PCMA Southeast

Participants agree that one of the session’s greatest values was the opportunity to work in problem-solving teams

“It was a really good exercise, and it got the creative juices flowing,” said Malinda Pettaway, national sales manager for the Greater Raleigh Convention & Visitors Bureau, who participated in the tabletop exercise. “We never knew what would happen next.”

Gainesville, VA-based Attainium Corp presented its Disaster Experience tabletop exercise at the educational conference presented by the Professional Convention Management Association Southeast Chapter (PCMA SE). “I had heard good things about Attainium’s exercise, and I knew they had done it for the national PCMA organization,” said Michelle W. Jones, CMP, a PCMA SE board member. “The main reason we brought them in, however, was that I could tell from their materials that it was a meaty, practical class. It’s easy to get fluffy, motivational speakers, but we wanted something substantive for this program.

“The exercise was serious, low-key, and intense and dealt with a number of different disruptions and potential disasters,” Jones said. “It provided some good insights into the range of things that people need to think about when they are planning and conducting events. We had nearly 75 people in attendance, and many of them felt it was the best session of the program.”

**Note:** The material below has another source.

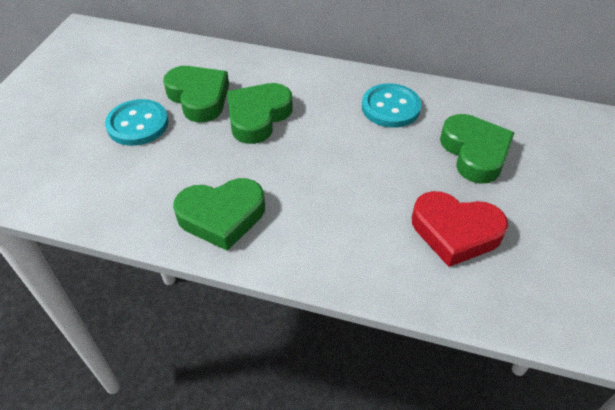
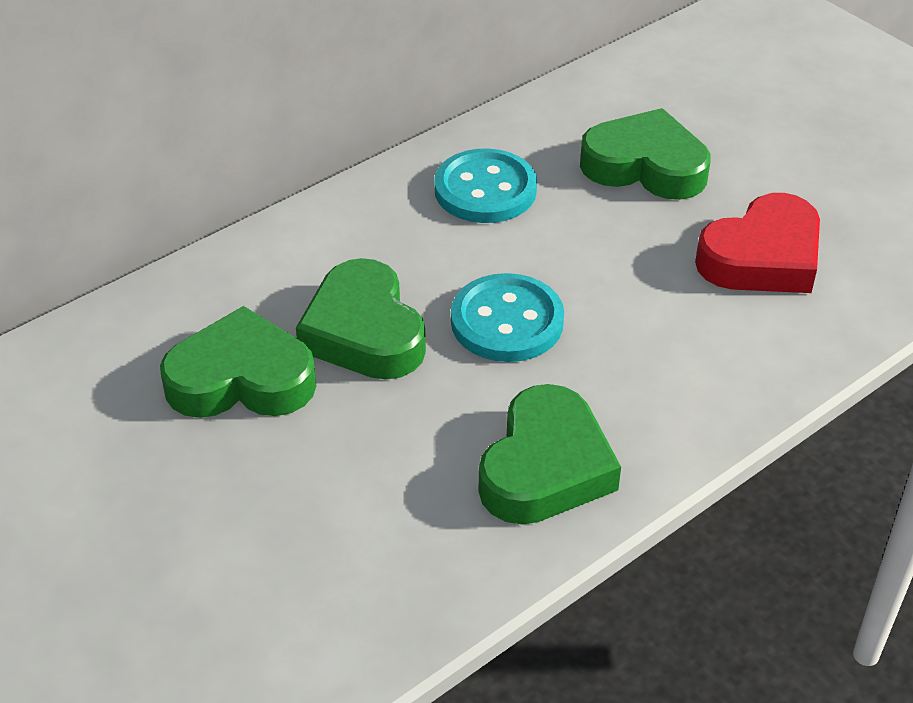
camera: 55 degrees left, 5 degrees down
(138, 124) = (230, 484): turquoise button -> turquoise button (507, 321)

“The program was exciting,” said Cheryl Ollila, national sales manager for the Detroit Metro Convention & Visitors Bureau. “Because the situations are realistic and could happen at any given event, you’re dealing with the real world. Your adrenalin is up, there’s a lot of anticipation, and you work with a higher-than-normal energy level because of it. It was unique.”

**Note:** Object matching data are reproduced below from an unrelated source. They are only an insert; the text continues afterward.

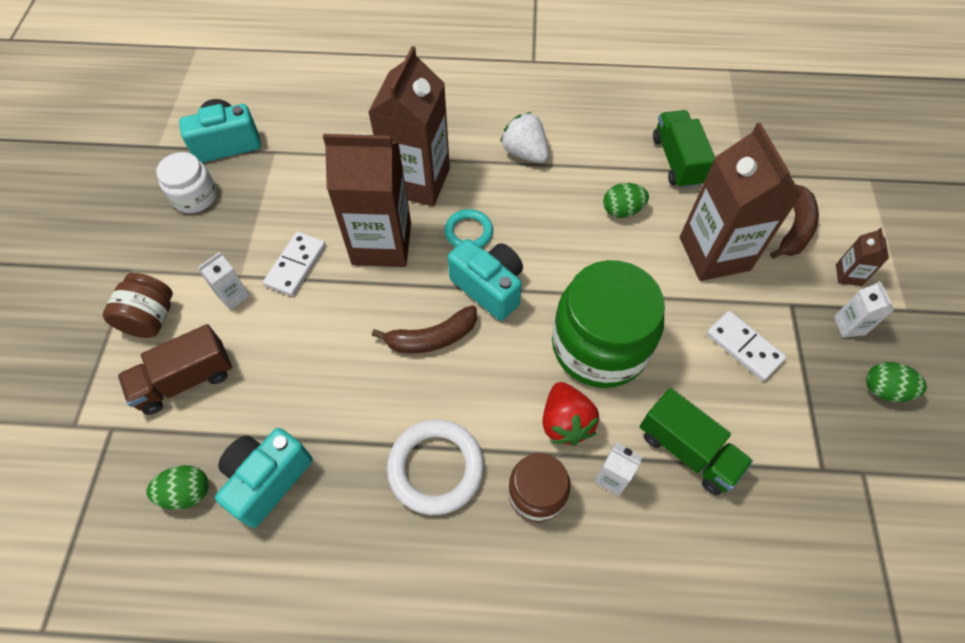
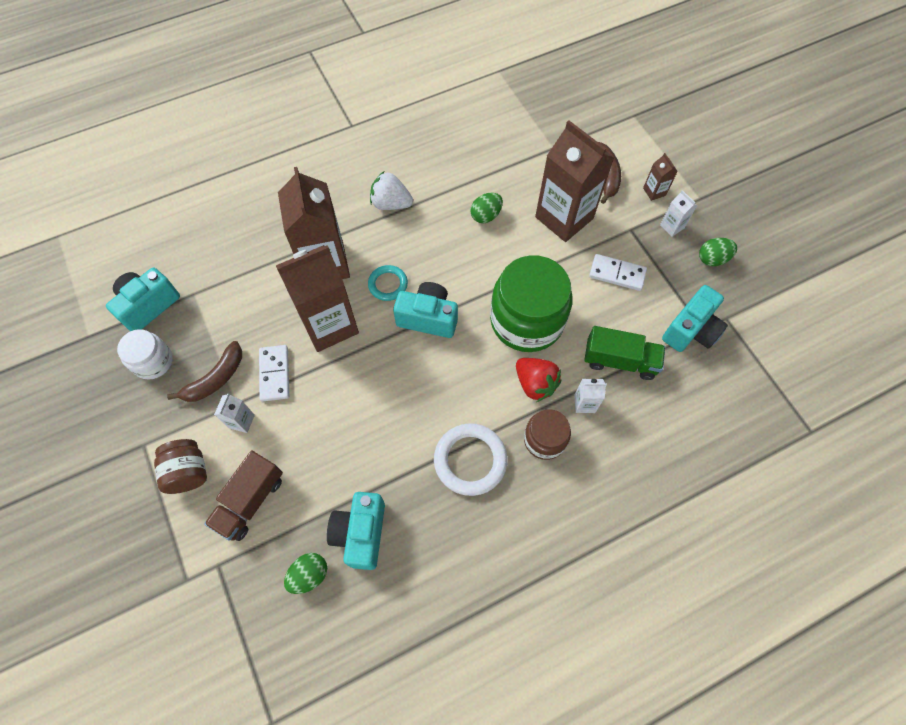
camera: 30 degrees left, 5 degrees up
(432, 338) = (411, 374): brown banana -> brown banana (215, 378)
(677, 161) = (502, 160): green truck -> none
(804, 462) = (691, 330): none -> turquoise camera

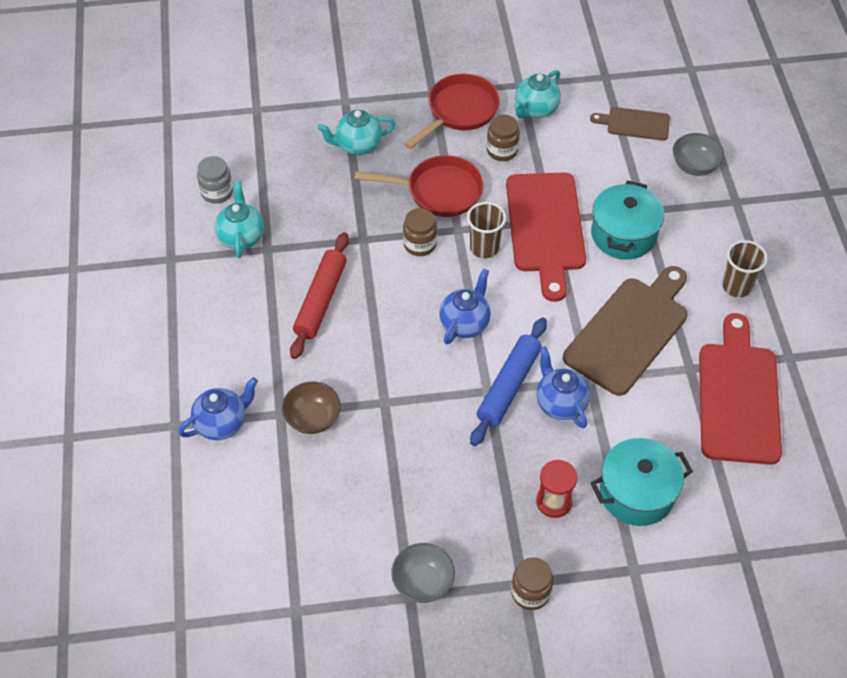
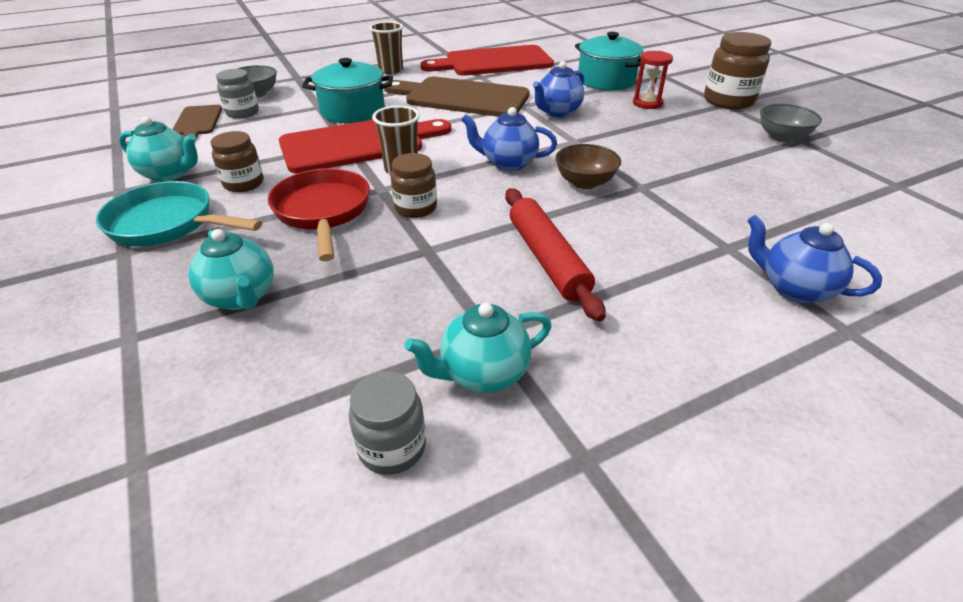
camera: 110 degrees left, 15 degrees down
(313, 418) = (708, 224): brown bowl -> brown bowl (584, 182)
(321, 300) = (547, 259): red rolling pin -> red rolling pin turned 75 degrees clockwise
(459, 111) = (168, 224): red pan -> turquoise pan
(509, 386) = (561, 133): blue rolling pin -> none
(530, 592) = (728, 101): brown jar -> brown jar, size x1.59
(647, 154) = (242, 113): none -> grey jar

Pettaway liked the fact that there was a bit of lightheartedness in the exercise as well, which made it fun but not far-fetched. “There was a lot of value in working together as a team to solve the various problems that arose,” she said. “I learned a lot just listening to everyone’s experiences as we worked to deal with new issues.”

“The most valuable part for me,” Ollila said, “was working under pressure with people I don’t normally work with and seeing how we all came together as a group. I learned a lot about what might happen in a crisis situation. Everyone knows what a plan is, but you don’t usually know what would happen if a disruption occurred. This was a great way to get training in response. I’ve recommended the program to other facilities in our area.”

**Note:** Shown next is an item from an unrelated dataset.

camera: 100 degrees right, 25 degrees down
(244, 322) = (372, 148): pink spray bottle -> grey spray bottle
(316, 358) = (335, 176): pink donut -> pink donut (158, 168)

Jones also cited the value of working in small groups with a variety of people as a great benefit of the session. “I had wanted to make the content of our entire education program the most serious content I could it the short time we had. Attainium filled that bill… it was a really good session,” she said, “and, if I was to recommend it – and I would – I’d want to tell people that once you get into it, it’s serious.”